**SOURCE DOCUMENT**.
══════════

An operations board, chaired by an assistant chief constable, examines concerns which are identified about operational performance. Measures are put in place to address problems that are identified.
Working with others to meet demand
The force works well locally with external organisations. It is one of seven forces collaborating in the North East Transformation, Innovation and Collaboration (NETIC) group. It has plans to share further premises with North Yorkshire Fire and Rescue Service and works jointly with its support services. It shares resources for investigating serious crime with Cleveland Police. It also works with other Yorkshire and Humber forces on regional scientific support and firearms collaboration. The force is reviewing some of these collaborations as they don’t always demonstrate value for money.
Positively, this collaborative approach extends beyond the emergency services. The force has analysts based in local councils who use partner information to better understand crime reduction. There are productive partnerships in mental health, within the control room and as street-based triage. This is improving the response to vulnerable people with mental health concerns. The force’s commitment to joint working means that it can manage current demand by improving efficiency.
The force challenges partner agencies when changes to their services adversely affect demand on the police. It has responded positively to the impact of plans by the Ministry of Justice to close local court buildings. It is exploring developing virtual court attendance as an idea to reduce the adverse effect on witnesses and officers attending court to give evidence. It has challenged external partner organisations over the closure of mental health suites, using data showing the increased demands on officers. This data also helped to direct the force’s own activity towards early intervention and prevention to reduce future demand.
In our 2017 efficiency inspection, we commented on the effect that the inability of partner agencies, particularly the Yorkshire Ambulance Service, to meet demand was having on North Yorkshire Police. The force has since liaised closely with the service to reduce demand on the police, which is positive, and enables it to focus on its own demands.
Innovation and new opportunities
The force knows that it needs expert help to develop a new model to transform its enabling services. An external provider reviewed the principal types of change needed. It identified the need to advance the force’s use of digital technology and move towards self-service where the workforce can directly access the information it needs to improve efficiency. As a result, the force brought in a strategic partner to help develop the Transform 2020 change programme. The force looks beyond policing for innovation and business processes that could improve its service to the public. It is seeking ways to enhance its versatility and effective communications management with telecommunications companies.
The force has looked externally for fresh ideas. Its intent-based leadership model is an approach where the workforce is trusted, supported and empowered to take responsibility for their decision making and actions. It looks for new talent through local universities and the regional N8 Research Partnership. It has been proactive in appointing seven short-term (12 weeks) and seven long-term (12 months) interns to date, building strong relationships with the data analysis strand of N8 to support its own analysis function. The force has also worked with the University of York, setting research questions for students to bring new ideas to policing and encourage wider and innovative thinking.
Investment and benefits
North Yorkshire Police is still developing its approach to project management. Business cases are being approved and projects are prioritised. Business cases are structured to show what the force wants to achieve and at what cost, to demonstrate the value of any change and to support decision making. However, the force needs to better understand the effect of its change programmes to make sure that it can identify and realise benefits from the changes it makes.

══════════

**SHORT PROBLEM 1**.
In the police inspection report, which police force does North Yorkshire Police share resources with for investigating serious crime?
The police inspection report has no connection to the records after it.

**MATERIAL SUPPLIED**.
══════════

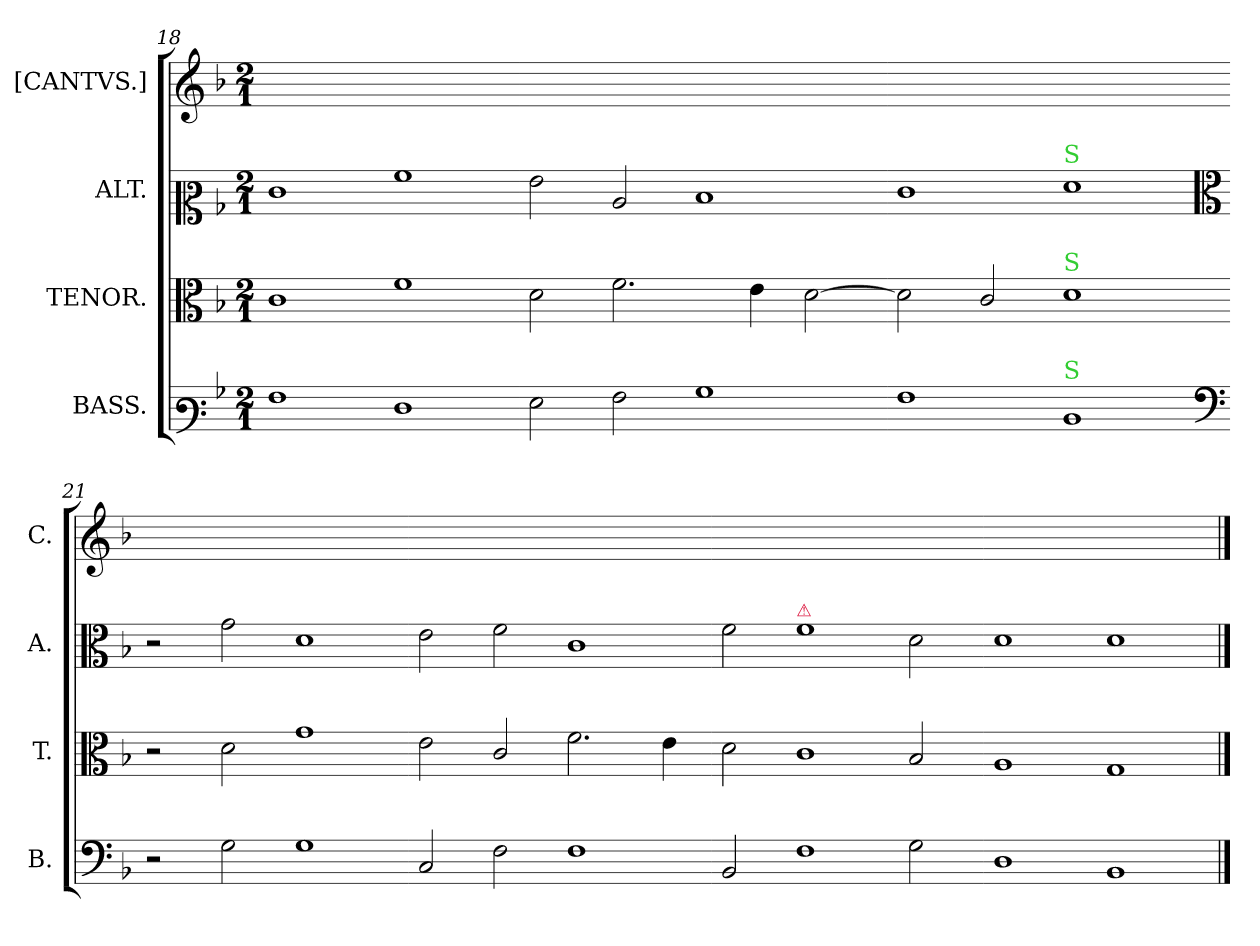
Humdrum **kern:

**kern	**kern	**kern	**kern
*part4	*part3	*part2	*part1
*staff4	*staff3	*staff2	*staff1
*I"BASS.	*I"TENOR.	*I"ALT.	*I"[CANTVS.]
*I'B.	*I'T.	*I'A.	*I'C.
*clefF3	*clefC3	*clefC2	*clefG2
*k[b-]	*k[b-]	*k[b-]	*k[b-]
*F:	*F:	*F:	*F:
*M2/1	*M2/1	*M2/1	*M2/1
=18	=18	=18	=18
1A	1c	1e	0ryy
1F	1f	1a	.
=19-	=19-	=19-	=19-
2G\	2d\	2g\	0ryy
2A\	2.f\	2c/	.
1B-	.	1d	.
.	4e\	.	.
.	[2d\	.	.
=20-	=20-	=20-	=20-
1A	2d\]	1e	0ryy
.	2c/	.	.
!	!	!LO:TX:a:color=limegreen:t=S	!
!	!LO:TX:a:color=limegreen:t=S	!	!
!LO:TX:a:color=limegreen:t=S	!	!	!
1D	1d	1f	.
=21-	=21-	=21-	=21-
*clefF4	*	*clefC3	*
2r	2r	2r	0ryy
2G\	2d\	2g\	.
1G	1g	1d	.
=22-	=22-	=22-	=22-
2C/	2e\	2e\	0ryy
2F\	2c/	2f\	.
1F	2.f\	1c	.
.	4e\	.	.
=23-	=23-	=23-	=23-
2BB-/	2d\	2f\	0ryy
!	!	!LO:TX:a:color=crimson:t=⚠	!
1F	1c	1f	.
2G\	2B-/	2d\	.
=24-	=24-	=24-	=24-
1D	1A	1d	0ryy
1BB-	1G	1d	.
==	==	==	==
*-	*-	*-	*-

══════════

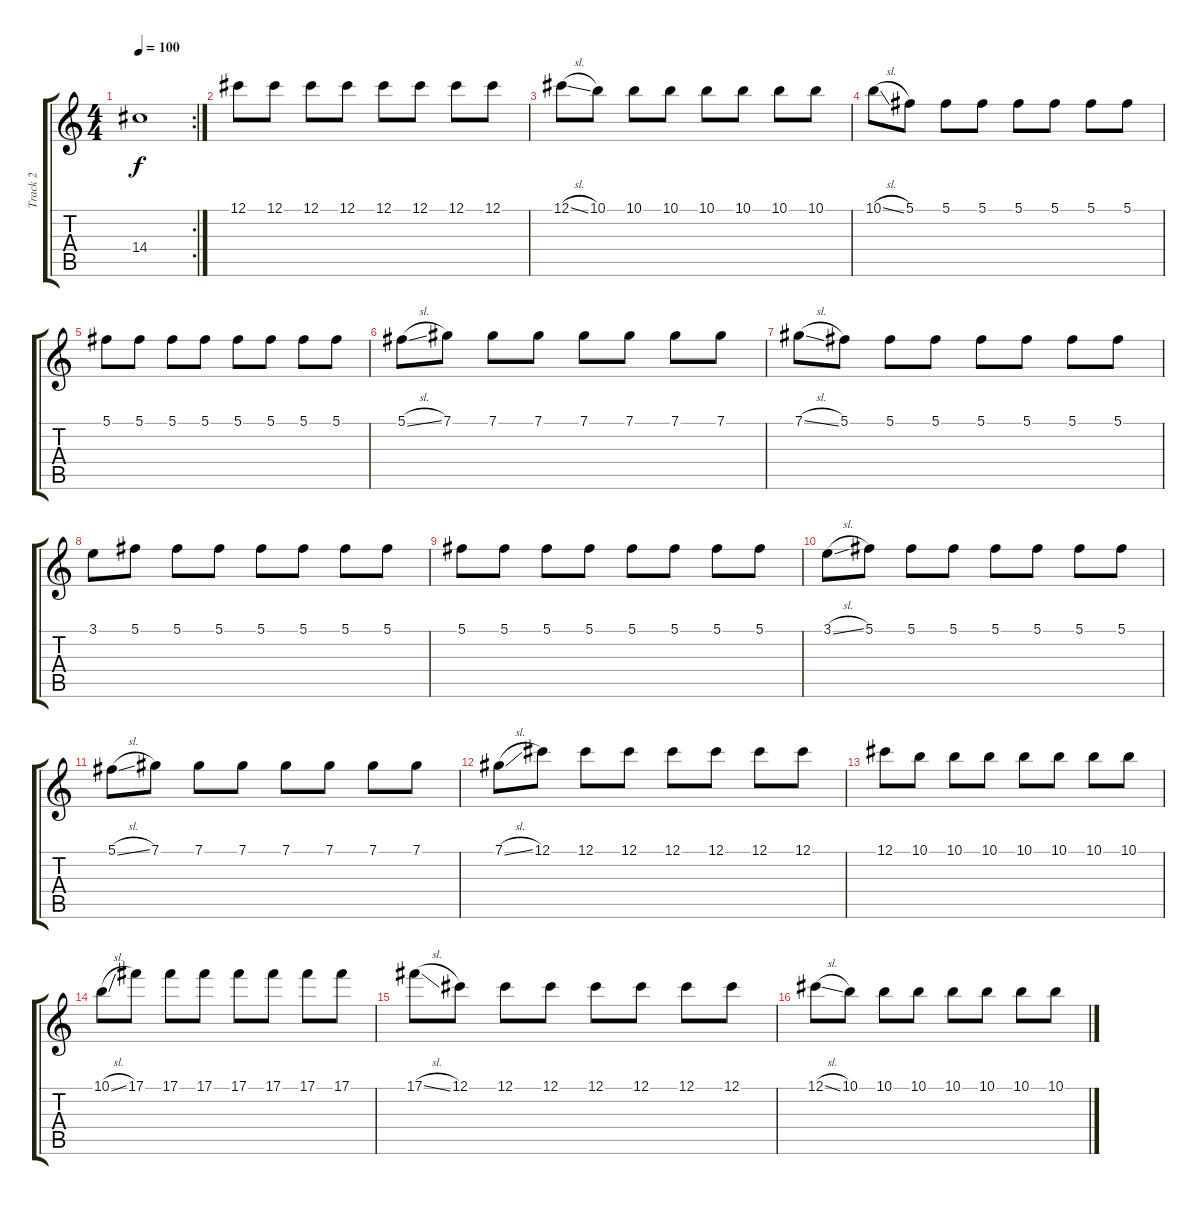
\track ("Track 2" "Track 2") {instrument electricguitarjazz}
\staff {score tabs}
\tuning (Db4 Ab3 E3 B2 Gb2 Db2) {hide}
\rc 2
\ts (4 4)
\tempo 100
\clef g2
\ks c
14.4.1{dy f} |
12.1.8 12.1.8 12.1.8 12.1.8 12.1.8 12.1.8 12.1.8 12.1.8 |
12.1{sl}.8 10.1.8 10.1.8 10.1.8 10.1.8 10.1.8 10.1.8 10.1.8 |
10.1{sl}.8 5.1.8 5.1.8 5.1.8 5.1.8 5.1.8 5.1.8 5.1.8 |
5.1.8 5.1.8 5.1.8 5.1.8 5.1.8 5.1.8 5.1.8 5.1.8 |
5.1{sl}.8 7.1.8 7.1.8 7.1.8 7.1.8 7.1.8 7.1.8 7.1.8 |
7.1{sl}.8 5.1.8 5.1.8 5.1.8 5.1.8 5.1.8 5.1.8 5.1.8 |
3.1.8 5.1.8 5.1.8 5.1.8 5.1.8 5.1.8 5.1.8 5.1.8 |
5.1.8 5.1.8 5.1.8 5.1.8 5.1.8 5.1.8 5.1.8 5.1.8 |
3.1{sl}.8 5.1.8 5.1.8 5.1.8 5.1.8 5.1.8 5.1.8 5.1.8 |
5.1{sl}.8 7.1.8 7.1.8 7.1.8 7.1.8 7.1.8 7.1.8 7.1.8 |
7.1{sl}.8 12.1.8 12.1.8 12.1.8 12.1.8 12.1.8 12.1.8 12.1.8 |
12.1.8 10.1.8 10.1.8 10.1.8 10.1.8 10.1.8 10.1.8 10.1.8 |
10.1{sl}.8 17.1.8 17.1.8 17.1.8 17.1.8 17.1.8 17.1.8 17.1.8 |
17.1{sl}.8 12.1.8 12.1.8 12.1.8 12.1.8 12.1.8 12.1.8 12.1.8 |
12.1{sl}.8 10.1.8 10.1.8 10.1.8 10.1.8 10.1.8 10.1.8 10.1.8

══════════

**SHORT PROBLEM 2**.
Find every line in the records that contains the word "color", and copy each of those lines.

**RESULT 1**.
Cleveland Police.

**RESULT 2**.
!	!	!LO:TX:a:color=limegreen:t=S	!
!	!LO:TX:a:color=limegreen:t=S	!	!
!LO:TX:a:color=limegreen:t=S	!	!	!
!	!	!LO:TX:a:color=crimson:t=⚠	!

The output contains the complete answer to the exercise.